Would you please reproduce all the entries word for word, minus the pictures?

> Given records
- - - - - - -

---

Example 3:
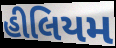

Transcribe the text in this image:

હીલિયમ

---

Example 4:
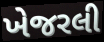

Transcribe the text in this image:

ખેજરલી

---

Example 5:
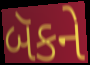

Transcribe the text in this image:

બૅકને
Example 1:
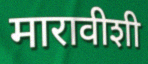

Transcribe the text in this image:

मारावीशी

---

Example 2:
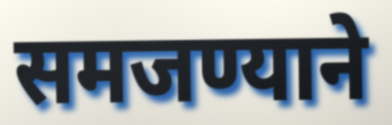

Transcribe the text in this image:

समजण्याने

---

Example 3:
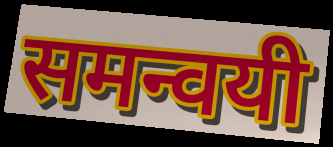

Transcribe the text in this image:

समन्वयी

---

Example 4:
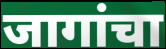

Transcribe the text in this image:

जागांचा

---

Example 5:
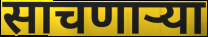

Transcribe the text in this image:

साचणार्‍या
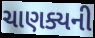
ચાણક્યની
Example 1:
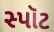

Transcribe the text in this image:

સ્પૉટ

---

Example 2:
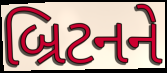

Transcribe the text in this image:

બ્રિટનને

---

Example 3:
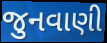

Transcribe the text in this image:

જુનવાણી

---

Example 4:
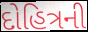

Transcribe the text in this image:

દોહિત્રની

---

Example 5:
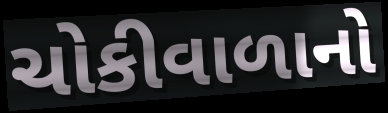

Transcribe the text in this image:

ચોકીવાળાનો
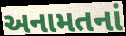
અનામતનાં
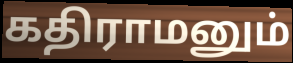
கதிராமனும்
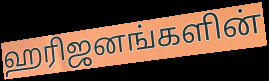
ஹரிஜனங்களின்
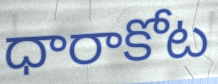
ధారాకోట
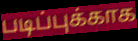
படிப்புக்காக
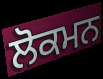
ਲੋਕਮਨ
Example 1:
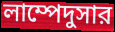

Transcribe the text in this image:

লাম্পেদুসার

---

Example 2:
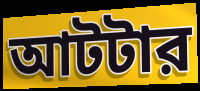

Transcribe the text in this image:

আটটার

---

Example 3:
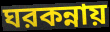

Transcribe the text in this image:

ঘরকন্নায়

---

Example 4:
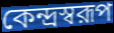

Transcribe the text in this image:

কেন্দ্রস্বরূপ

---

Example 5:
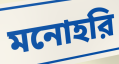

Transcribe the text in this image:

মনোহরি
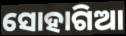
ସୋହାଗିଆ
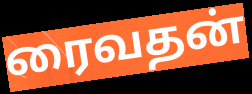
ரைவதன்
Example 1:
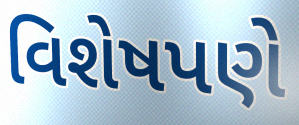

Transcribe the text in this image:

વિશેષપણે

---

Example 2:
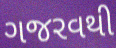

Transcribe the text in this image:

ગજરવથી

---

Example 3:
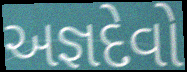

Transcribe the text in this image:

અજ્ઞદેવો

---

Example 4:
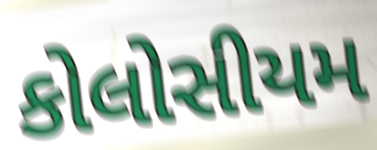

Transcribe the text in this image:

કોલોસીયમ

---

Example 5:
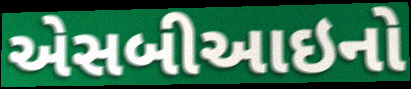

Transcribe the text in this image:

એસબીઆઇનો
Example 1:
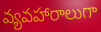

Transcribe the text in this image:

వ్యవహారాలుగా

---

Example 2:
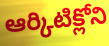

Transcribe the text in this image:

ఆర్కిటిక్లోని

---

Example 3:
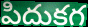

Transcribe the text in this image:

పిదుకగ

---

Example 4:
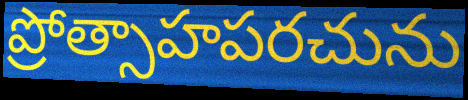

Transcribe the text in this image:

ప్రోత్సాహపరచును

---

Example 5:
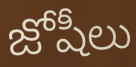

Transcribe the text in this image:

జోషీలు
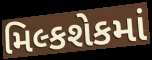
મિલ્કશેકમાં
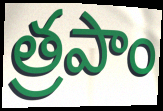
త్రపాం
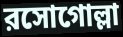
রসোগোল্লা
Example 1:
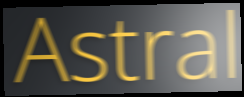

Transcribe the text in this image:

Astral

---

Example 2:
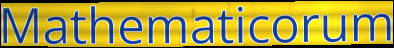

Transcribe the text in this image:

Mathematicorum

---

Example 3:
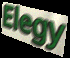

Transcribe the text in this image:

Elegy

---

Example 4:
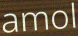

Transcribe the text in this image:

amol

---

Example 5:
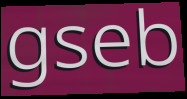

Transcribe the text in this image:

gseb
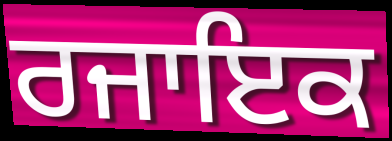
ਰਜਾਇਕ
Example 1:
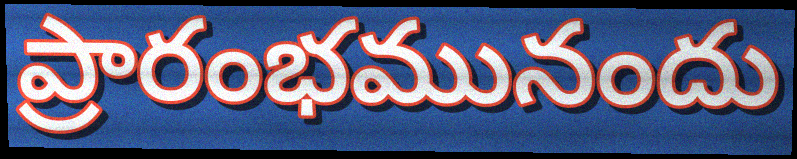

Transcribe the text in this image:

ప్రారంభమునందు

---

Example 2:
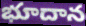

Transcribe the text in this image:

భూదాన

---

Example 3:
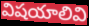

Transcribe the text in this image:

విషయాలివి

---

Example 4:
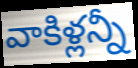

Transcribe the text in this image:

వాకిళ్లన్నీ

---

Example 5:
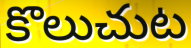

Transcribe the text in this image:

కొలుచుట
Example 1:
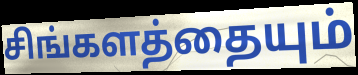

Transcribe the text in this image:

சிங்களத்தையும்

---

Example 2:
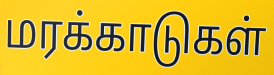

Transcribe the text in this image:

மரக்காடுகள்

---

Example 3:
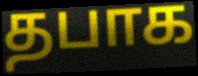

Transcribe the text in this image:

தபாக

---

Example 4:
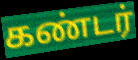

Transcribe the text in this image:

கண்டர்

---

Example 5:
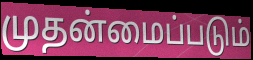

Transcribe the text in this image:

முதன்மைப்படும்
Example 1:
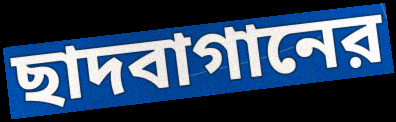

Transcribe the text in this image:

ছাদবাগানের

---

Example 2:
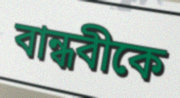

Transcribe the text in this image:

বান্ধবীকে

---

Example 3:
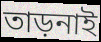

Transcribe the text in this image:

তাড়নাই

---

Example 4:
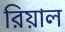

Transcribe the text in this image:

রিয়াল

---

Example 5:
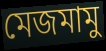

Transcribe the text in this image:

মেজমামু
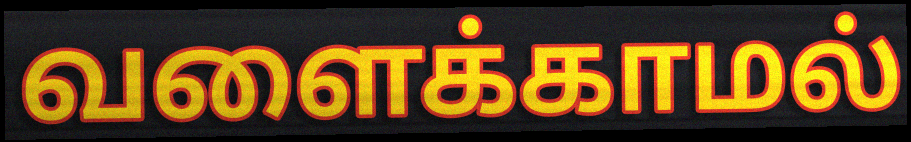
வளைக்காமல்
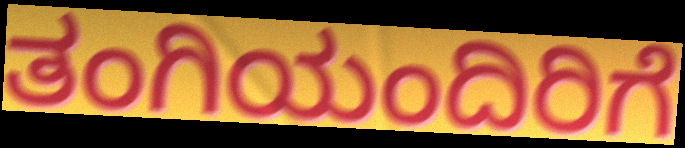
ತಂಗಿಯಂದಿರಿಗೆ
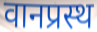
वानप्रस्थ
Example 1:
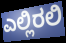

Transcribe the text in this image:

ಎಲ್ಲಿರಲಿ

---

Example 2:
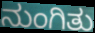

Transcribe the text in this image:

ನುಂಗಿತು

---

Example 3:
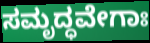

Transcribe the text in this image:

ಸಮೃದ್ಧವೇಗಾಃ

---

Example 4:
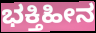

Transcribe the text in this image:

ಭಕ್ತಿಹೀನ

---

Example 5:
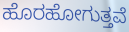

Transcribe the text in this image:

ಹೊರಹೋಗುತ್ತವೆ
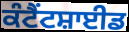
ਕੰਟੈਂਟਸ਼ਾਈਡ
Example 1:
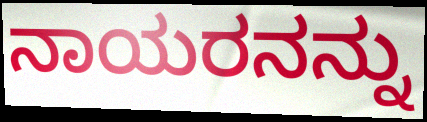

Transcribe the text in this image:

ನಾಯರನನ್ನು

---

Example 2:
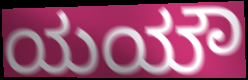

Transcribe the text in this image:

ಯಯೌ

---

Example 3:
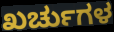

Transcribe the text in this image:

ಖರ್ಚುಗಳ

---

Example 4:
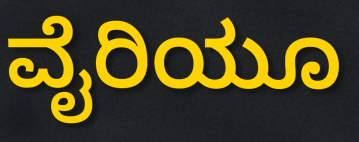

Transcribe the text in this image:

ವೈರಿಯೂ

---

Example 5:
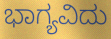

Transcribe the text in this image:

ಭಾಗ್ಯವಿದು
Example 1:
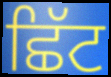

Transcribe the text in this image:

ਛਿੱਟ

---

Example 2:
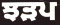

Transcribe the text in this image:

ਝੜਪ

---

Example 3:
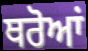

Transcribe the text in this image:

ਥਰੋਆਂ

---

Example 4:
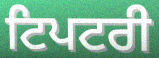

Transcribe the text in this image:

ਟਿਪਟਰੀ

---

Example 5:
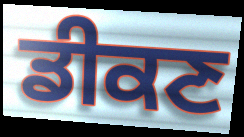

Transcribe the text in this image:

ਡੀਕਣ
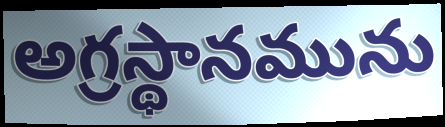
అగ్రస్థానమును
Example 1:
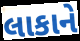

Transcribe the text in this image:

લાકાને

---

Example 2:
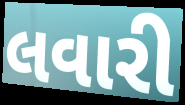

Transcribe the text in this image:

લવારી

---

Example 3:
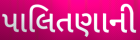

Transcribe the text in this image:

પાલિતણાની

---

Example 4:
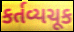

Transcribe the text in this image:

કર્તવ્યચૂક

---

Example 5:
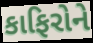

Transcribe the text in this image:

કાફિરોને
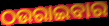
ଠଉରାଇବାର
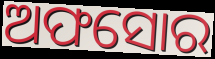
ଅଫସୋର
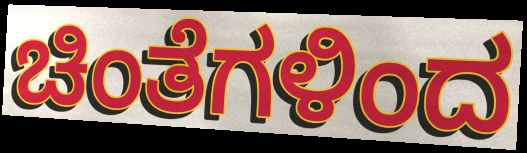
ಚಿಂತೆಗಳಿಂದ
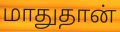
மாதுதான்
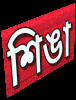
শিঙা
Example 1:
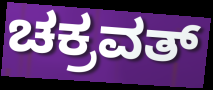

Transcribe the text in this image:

- - - - - - -

> Finished task
---

Example 3:

Transcribe the text in this image:

હીલિયમ

---

Example 4:

Transcribe the text in this image:

ખેજરલી

---

Example 5:

Transcribe the text in this image:

બૅકને
Example 1:

Transcribe the text in this image:

मारावीशी

---

Example 2:

Transcribe the text in this image:

समजण्याने

---

Example 3:

Transcribe the text in this image:

समन्वयी

---

Example 4:

Transcribe the text in this image:

जागांचा

---

Example 5:

Transcribe the text in this image:

साचणार्‍या
ચાણક્યની
Example 1:

Transcribe the text in this image:

સ્પૉટ

---

Example 2:

Transcribe the text in this image:

બ્રિટનને

---

Example 3:

Transcribe the text in this image:

જુનવાણી

---

Example 4:

Transcribe the text in this image:

દોહિત્રની

---

Example 5:

Transcribe the text in this image:

ચોકીવાળાનો
અનામતનાં
கதிராமனும்
ஹரிஜனங்களின்
ధారాకోట
படிப்புக்காக
ਲੋਕਮਨ
Example 1:

Transcribe the text in this image:

লাম্পেদুসার

---

Example 2:

Transcribe the text in this image:

আটটার

---

Example 3:

Transcribe the text in this image:

ঘরকন্নায়

---

Example 4:

Transcribe the text in this image:

কেন্দ্রস্বরূপ

---

Example 5:

Transcribe the text in this image:

মনোহরি
ସୋହାଗିଆ
ரைவதன்
Example 1:

Transcribe the text in this image:

વિશેષપણે

---

Example 2:

Transcribe the text in this image:

ગજરવથી

---

Example 3:

Transcribe the text in this image:

અજ્ઞદેવો

---

Example 4:

Transcribe the text in this image:

કોલોસીયમ

---

Example 5:

Transcribe the text in this image:

એસબીઆઇનો
Example 1:

Transcribe the text in this image:

వ్యవహారాలుగా

---

Example 2:

Transcribe the text in this image:

ఆర్కిటిక్లోని

---

Example 3:

Transcribe the text in this image:

పిదుకగ

---

Example 4:

Transcribe the text in this image:

ప్రోత్సాహపరచును

---

Example 5:

Transcribe the text in this image:

జోషీలు
મિલ્કશેકમાં
త్రపాం
রসোগোল্লা
Example 1:

Transcribe the text in this image:

Astral

---

Example 2:

Transcribe the text in this image:

Mathematicorum

---

Example 3:

Transcribe the text in this image:

Elegy

---

Example 4:

Transcribe the text in this image:

amol

---

Example 5:

Transcribe the text in this image:

gseb
ਰਜਾਇਕ
Example 1:

Transcribe the text in this image:

ప్రారంభమునందు

---

Example 2:

Transcribe the text in this image:

భూదాన

---

Example 3:

Transcribe the text in this image:

విషయాలివి

---

Example 4:

Transcribe the text in this image:

వాకిళ్లన్నీ

---

Example 5:

Transcribe the text in this image:

కొలుచుట
Example 1:

Transcribe the text in this image:

சிங்களத்தையும்

---

Example 2:

Transcribe the text in this image:

மரக்காடுகள்

---

Example 3:

Transcribe the text in this image:

தபாக

---

Example 4:

Transcribe the text in this image:

கண்டர்

---

Example 5:

Transcribe the text in this image:

முதன்மைப்படும்
Example 1:

Transcribe the text in this image:

ছাদবাগানের

---

Example 2:

Transcribe the text in this image:

বান্ধবীকে

---

Example 3:

Transcribe the text in this image:

তাড়নাই

---

Example 4:

Transcribe the text in this image:

রিয়াল

---

Example 5:

Transcribe the text in this image:

মেজমামু
வளைக்காமல்
ತಂಗಿಯಂದಿರಿಗೆ
वानप्रस्थ
Example 1:

Transcribe the text in this image:

ಎಲ್ಲಿರಲಿ

---

Example 2:

Transcribe the text in this image:

ನುಂಗಿತು

---

Example 3:

Transcribe the text in this image:

ಸಮೃದ್ಧವೇಗಾಃ

---

Example 4:

Transcribe the text in this image:

ಭಕ್ತಿಹೀನ

---

Example 5:

Transcribe the text in this image:

ಹೊರಹೋಗುತ್ತವೆ
ਕੰਟੈਂਟਸ਼ਾਈਡ
Example 1:

Transcribe the text in this image:

ನಾಯರನನ್ನು

---

Example 2:

Transcribe the text in this image:

ಯಯೌ

---

Example 3:

Transcribe the text in this image:

ಖರ್ಚುಗಳ

---

Example 4:

Transcribe the text in this image:

ವೈರಿಯೂ

---

Example 5:

Transcribe the text in this image:

ಭಾಗ್ಯವಿದು
Example 1:

Transcribe the text in this image:

ਛਿੱਟ

---

Example 2:

Transcribe the text in this image:

ਝੜਪ

---

Example 3:

Transcribe the text in this image:

ਥਰੋਆਂ

---

Example 4:

Transcribe the text in this image:

ਟਿਪਟਰੀ

---

Example 5:

Transcribe the text in this image:

ਡੀਕਣ
అగ్రస్థానమును
Example 1:

Transcribe the text in this image:

લાકાને

---

Example 2:

Transcribe the text in this image:

લવારી

---

Example 3:

Transcribe the text in this image:

પાલિતણાની

---

Example 4:

Transcribe the text in this image:

કર્તવ્યચૂક

---

Example 5:

Transcribe the text in this image:

કાફિરોને
ଠଉରାଇବାର
ଅଫସୋର
ಚಿಂತೆಗಳಿಂದ
மாதுதான்
শিঙা
Example 1:

Transcribe the text in this image:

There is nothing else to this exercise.